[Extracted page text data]
..............................

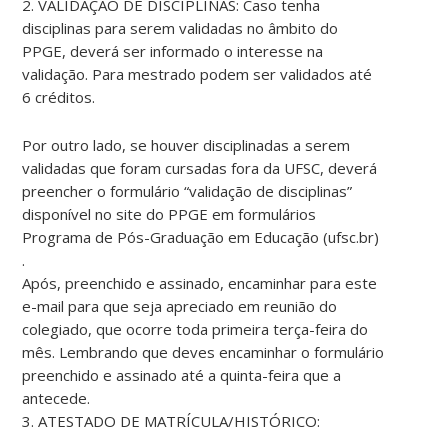
2. VALIDAÇÃO DE DISCIPLINAS: Caso tenha
disciplinas para serem validadas no âmbito do
PPGE, deverá ser informado o interesse na
validação. Para mestrado podem ser validados até
6 créditos.
Por outro lado, se houver disciplinadas a serem
validadas que foram cursadas fora da UFSC, deverá
preencher o formulário “validação de disciplinas”
disponível no site do PPGE em formulários
Programa de Pós-Graduação em Educação (ufsc.br)
.
Após, preenchido e assinado, encaminhar para este
e-mail para que seja apreciado em reunião do
colegiado, que ocorre toda primeira terça-feira do
mês. Lembrando que deves encaminhar o formulário
preenchido e assinado até a quinta-feira que a
antecede.
3. ATESTADO DE MATRÍCULA/HISTÓRICO:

..............................

ASSIGNMENT> This exercise calls for the lines from the one holding "disponível no site do PPGE em formulários" through the end of the entries, transcribed exactly and with nothing more.

RESPONSE AREA>
disponível no site do PPGE em formulários
Programa de Pós-Graduação em Educação (ufsc.br)
.
Após, preenchido e assinado, encaminhar para este
e-mail para que seja apreciado em reunião do
colegiado, que ocorre toda primeira terça-feira do
mês. Lembrando que deves encaminhar o formulário
preenchido e assinado até a quinta-feira que a
antecede.
3. ATESTADO DE MATRÍCULA/HISTÓRICO:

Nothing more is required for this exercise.